START Source passage

42. Memorandum From Secretary of State Dulles to President Eisenhower0

SUBJECT

  • Social Contacts of Soviet Ambassador Menshikov with high United States Officials

Following our conversation of March 28, the Department asked Ambassador Thompson for his views on the advisability of informing Soviet Ambassador Menshikov that we did not look with favor upon the issuance or acceptance of invitations to Cabinet officers and other high [Page 160] officials unless and until Ambassador Thompson had similar opportunities to see comparable Soviet officials.1

Ambassador Thompson states that at receptions he meets members of the Party Presidium, the only officials comparable to our Cabinet officers. He does not deem it advisable to pay calls on them or have them to meals, as he thinks the Soviets could exploit some of his NATO colleagues who would follow suit for the purpose of disrupting Western unity.2 I support this view.

Ambassador Thompson has, however, recently entertained members of the U.S.S.R. Council of Ministers. In view of his apparent access to high Soviet governmental officials, I recommend that we not approach Ambassador Menshikov at this time with regard to his invitations to United States officials.

END Source passage

- **Tasks**:
1. Copy word for word the part of the memorandum on Menshikov's social contacts that opens with the words containing "Ambassador Thompson states" and closes with "United States officials.".
2. In the memorandum on Menshikov's social contacts, whom does Ambassador Thompson meet at receptions?
3. According to the memorandum on Menshikov's social contacts, why does Ambassador Thompson consider it inadvisable to call on Party Presidium members or have them to meals? Answer in one to three sentences.

START Available data

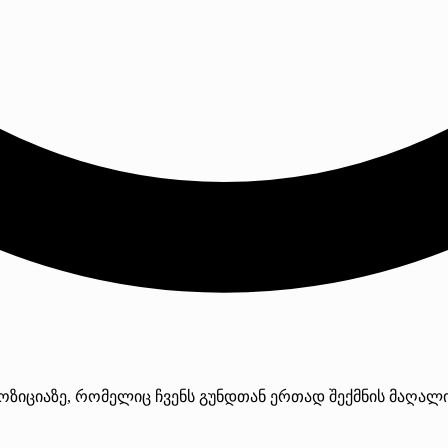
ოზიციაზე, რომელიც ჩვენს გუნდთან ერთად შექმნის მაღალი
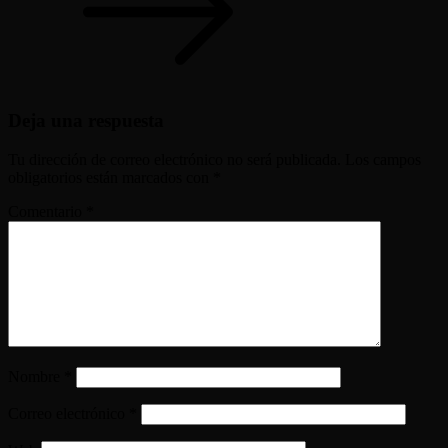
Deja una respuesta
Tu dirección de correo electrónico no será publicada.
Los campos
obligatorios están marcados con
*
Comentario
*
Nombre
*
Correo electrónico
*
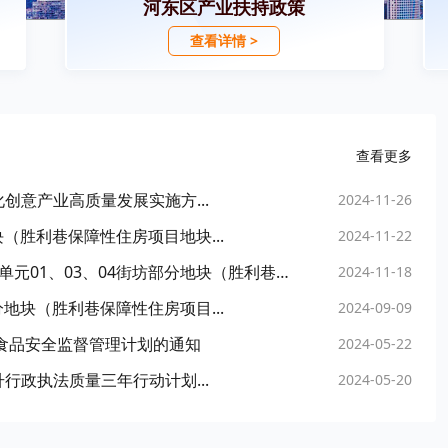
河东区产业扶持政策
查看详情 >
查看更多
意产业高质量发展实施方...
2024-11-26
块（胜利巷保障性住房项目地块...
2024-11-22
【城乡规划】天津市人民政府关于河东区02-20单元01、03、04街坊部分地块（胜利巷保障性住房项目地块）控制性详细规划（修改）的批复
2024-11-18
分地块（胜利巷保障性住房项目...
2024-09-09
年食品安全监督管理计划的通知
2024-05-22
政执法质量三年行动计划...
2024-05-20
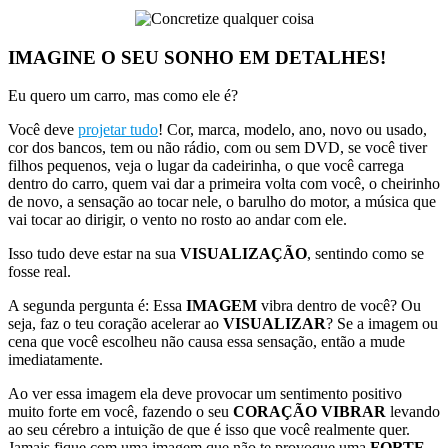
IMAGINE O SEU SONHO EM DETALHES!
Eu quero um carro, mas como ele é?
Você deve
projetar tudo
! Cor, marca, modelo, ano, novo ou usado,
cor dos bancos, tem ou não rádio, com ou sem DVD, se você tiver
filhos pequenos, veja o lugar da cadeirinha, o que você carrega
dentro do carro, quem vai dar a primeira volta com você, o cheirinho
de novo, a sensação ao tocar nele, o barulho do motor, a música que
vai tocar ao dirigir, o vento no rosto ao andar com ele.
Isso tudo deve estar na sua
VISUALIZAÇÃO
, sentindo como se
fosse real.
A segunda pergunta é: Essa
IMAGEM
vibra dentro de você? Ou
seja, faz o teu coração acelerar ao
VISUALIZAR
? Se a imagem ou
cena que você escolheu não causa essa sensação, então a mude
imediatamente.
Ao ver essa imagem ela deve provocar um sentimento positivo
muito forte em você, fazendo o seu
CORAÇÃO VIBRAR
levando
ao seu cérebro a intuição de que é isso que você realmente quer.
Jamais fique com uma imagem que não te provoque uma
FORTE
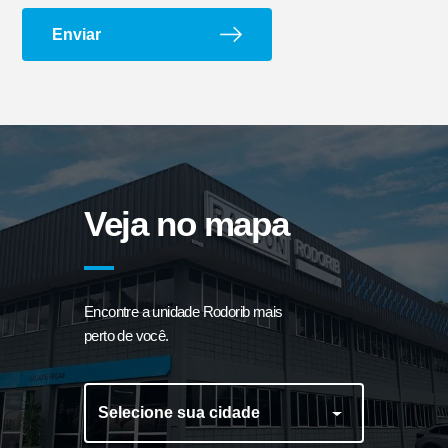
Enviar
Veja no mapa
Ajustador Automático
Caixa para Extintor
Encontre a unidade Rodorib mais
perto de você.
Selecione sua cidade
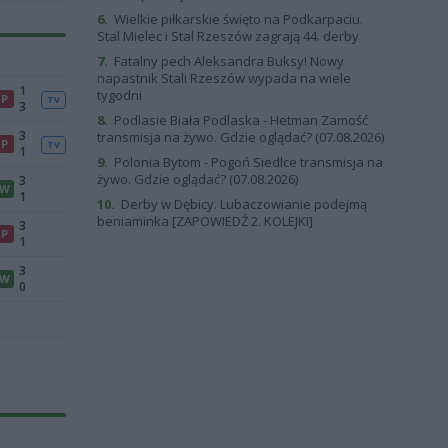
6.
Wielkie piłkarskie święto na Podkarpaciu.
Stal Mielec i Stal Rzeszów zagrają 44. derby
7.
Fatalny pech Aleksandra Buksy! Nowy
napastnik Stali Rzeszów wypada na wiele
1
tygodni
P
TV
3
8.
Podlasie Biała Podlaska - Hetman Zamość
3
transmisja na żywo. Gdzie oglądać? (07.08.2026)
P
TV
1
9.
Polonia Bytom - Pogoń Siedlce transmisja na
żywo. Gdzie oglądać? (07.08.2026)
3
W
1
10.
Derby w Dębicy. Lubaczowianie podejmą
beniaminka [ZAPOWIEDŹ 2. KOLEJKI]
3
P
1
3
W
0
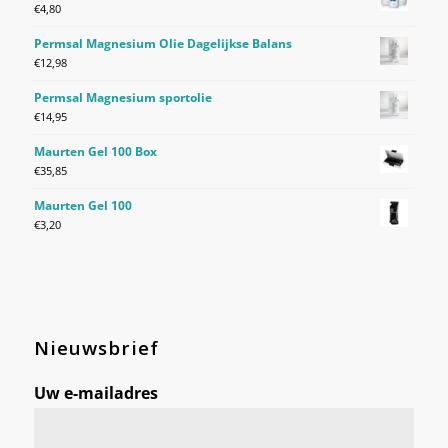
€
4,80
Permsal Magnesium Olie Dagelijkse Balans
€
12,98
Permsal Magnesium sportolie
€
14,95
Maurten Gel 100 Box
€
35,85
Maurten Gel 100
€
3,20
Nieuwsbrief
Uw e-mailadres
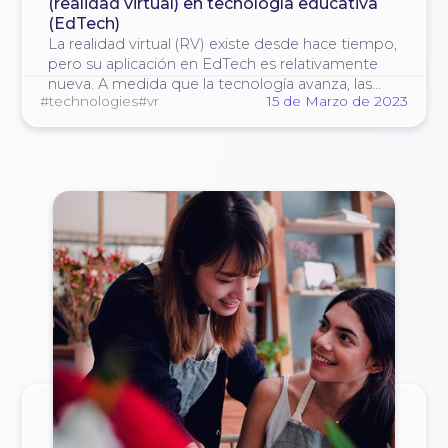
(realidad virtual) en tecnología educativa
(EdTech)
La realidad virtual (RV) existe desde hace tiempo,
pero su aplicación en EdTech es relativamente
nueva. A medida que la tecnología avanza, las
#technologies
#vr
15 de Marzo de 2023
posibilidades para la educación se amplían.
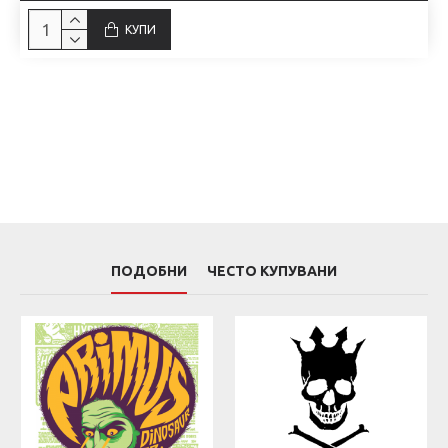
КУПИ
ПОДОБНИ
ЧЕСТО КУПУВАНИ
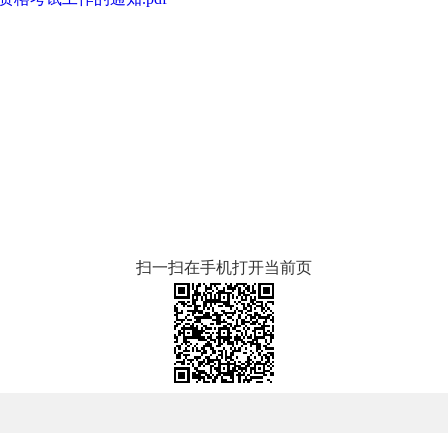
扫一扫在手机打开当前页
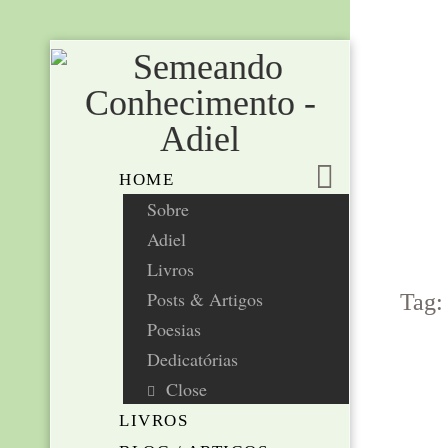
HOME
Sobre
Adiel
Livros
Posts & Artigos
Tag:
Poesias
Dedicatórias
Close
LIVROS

END Available data

- **Answers for the tasks**:
1.
Ambassador Thompson states that at receptions he meets members of the Party Presidium, the only officials comparable to our Cabinet officers. He does not deem it advisable to pay calls on them or have them to meals, as he thinks the Soviets could exploit some of his NATO colleagues who would follow suit for the purpose of disrupting Western unity.2 I support this view.

Ambassador Thompson has, however, recently entertained members of the U.S.S.R. Council of Ministers. In view of his apparent access to high Soviet governmental officials, I recommend that we not approach Ambassador Menshikov at this time with regard to his invitations to United States officials.

2. Members of the Party Presidium.

3. He thinks the Soviets could exploit some of his NATO colleagues who would follow his example. They would do this to disrupt Western unity.